◆ Bloque de texto:
Tenía doce años cuando leí por primera vez la novela Caballo de Troya de J. J. Benítez. Como a muchos, la historia me impactó y cautivó. Las aventuras de Jasón, así como los gozos y sufrimientos vividos en la Palestina del año 30, eran interesantes, pero más lo era escuchar y sentir las palabras de Jesús (¡de Dios!), a través de las páginas. Era tal el encanto que con todas tus fuerzas deseabas que aquello fuera verdad.
Falso. ¿Y qué?
Como ya quedó claro en un articulo anterior, Caballo de Troya no refleja un hecho real (El libro de Urantia, en el cual se basa, tampoco queda muy bien parado). ¿Qué implicaciones tiene esto para los más devotos, aquellos que, como yo en ese entonces, suspiran por su conexión con el padre celestial? Hay quien dice que lo importante es el mensaje espiritual que deja como legado. Quiero abordar esa cuestión con mayor detenimiento. ¿Está justificado mantener la devoción hacia la obra y sus palabras?
Buscar la verdad
Ser un «buscador de la verdad» es una de las máximas que con mayor frecuencia se repite en la obra. ¿Pero qué deberíamos entender con ella? ¿Qué significa «buscar la verdad»?

◆ Material reunido:
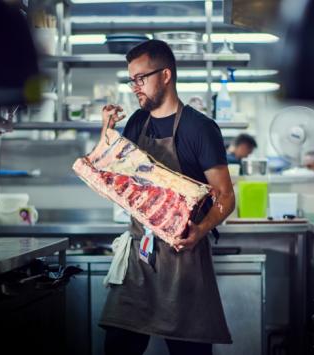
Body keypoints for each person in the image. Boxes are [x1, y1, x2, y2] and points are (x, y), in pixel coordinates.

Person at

◆ Encargo:
Por favor, pasa al inglés esta oración del texto sobre Caballo de Troya: "Ser un «buscador de la verdad» es una de las máximas que con mayor frecuencia se repite en la obra." Trabaja solo con el texto.

◆ Resultado esperado:
Being a "seeker of the truth" is one of the maxims most frequently repeated in the work.